Plain-text engineering files:
*** Block opens ***

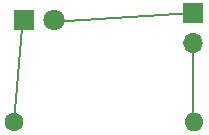
<source format=gbr>
%TF.GenerationSoftware,KiCad,Pcbnew,8.0.2-1*%
%TF.CreationDate,2024-05-29T18:32:06-05:00*%
%TF.ProjectId,HW11,48573131-2e6b-4696-9361-645f70636258,rev?*%
%TF.SameCoordinates,Original*%
%TF.FileFunction,Copper,L1,Top*%
%TF.FilePolarity,Positive*%
%FSLAX46Y46*%
G04 Gerber Fmt 4.6, Leading zero omitted, Abs format (unit mm)*
G04 Created by KiCad (PCBNEW 8.0.2-1) date 2024-05-29 18:32:06*
%MOMM*%
%LPD*%
G01*
G04 APERTURE LIST*
%TA.AperFunction,Conductor*%
%ADD10C,0.200000*%
%TD*%
%TA.AperFunction,ComponentPad*%
%ADD11R,1.700000X1.700000*%
%TD*%
%TA.AperFunction,ComponentPad*%
%ADD12O,1.700000X1.700000*%
%TD*%
%TA.AperFunction,ComponentPad*%
%ADD13R,1.800000X1.800000*%
%TD*%
%TA.AperFunction,ComponentPad*%
%ADD14C,1.800000*%
%TD*%
%TA.AperFunction,ComponentPad*%
%ADD15C,1.600000*%
%TD*%
%TA.AperFunction,ComponentPad*%
%ADD16O,1.600000X1.600000*%
%TD*%
G04 APERTURE END LIST*
D10*
%TO.N,Net-(BT1--)*%
X120000000Y-98000000D02*
X120000000Y-104500000D01*
%TO.N,Net-(D1-K)*%
X105500000Y-97000000D02*
X104880000Y-105000000D01*
%TO.N,Net-(BT1-+)*%
X108000000Y-96500000D02*
X120000000Y-95725000D01*
%TD*%
D11*
%TO.P,BT1,1,+*%
%TO.N,Net-(BT1-+)*%
X120000000Y-95725000D03*
D12*
%TO.P,BT1,2,-*%
%TO.N,Net-(BT1--)*%
X120000000Y-98265000D03*
%TD*%
D13*
%TO.P,D1,1,K*%
%TO.N,Net-(D1-K)*%
X105660000Y-96300000D03*
D14*
%TO.P,D1,2,A*%
%TO.N,Net-(BT1-+)*%
X108200000Y-96300000D03*
%TD*%
D15*
%TO.P,R1,1*%
%TO.N,Net-(D1-K)*%
X104880000Y-105000000D03*
D16*
%TO.P,R1,2*%
%TO.N,Net-(BT1--)*%
X120120000Y-105000000D03*
%TD*%
M02*

</source>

*** Block closes ***

Task: Pictures are to be dropped; every line of the records is to be returned unchanged.

Reply:
<source format=gbr>
%TF.GenerationSoftware,KiCad,Pcbnew,8.0.2-1*%
%TF.CreationDate,2024-05-29T18:32:06-05:00*%
%TF.ProjectId,HW11,48573131-2e6b-4696-9361-645f70636258,rev?*%
%TF.SameCoordinates,Original*%
%TF.FileFunction,Copper,L1,Top*%
%TF.FilePolarity,Positive*%
%FSLAX46Y46*%
G04 Gerber Fmt 4.6, Leading zero omitted, Abs format (unit mm)*
G04 Created by KiCad (PCBNEW 8.0.2-1) date 2024-05-29 18:32:06*
%MOMM*%
%LPD*%
G01*
G04 APERTURE LIST*
%TA.AperFunction,Conductor*%
%ADD10C,0.200000*%
%TD*%
%TA.AperFunction,ComponentPad*%
%ADD11R,1.700000X1.700000*%
%TD*%
%TA.AperFunction,ComponentPad*%
%ADD12O,1.700000X1.700000*%
%TD*%
%TA.AperFunction,ComponentPad*%
%ADD13R,1.800000X1.800000*%
%TD*%
%TA.AperFunction,ComponentPad*%
%ADD14C,1.800000*%
%TD*%
%TA.AperFunction,ComponentPad*%
%ADD15C,1.600000*%
%TD*%
%TA.AperFunction,ComponentPad*%
%ADD16O,1.600000X1.600000*%
%TD*%
G04 APERTURE END LIST*
D10*
%TO.N,Net-(BT1--)*%
X120000000Y-98000000D02*
X120000000Y-104500000D01*
%TO.N,Net-(D1-K)*%
X105500000Y-97000000D02*
X104880000Y-105000000D01*
%TO.N,Net-(BT1-+)*%
X108000000Y-96500000D02*
X120000000Y-95725000D01*
%TD*%
D11*
%TO.P,BT1,1,+*%
%TO.N,Net-(BT1-+)*%
X120000000Y-95725000D03*
D12*
%TO.P,BT1,2,-*%
%TO.N,Net-(BT1--)*%
X120000000Y-98265000D03*
%TD*%
D13*
%TO.P,D1,1,K*%
%TO.N,Net-(D1-K)*%
X105660000Y-96300000D03*
D14*
%TO.P,D1,2,A*%
%TO.N,Net-(BT1-+)*%
X108200000Y-96300000D03*
%TD*%
D15*
%TO.P,R1,1*%
%TO.N,Net-(D1-K)*%
X104880000Y-105000000D03*
D16*
%TO.P,R1,2*%
%TO.N,Net-(BT1--)*%
X120120000Y-105000000D03*
%TD*%
M02*

</source>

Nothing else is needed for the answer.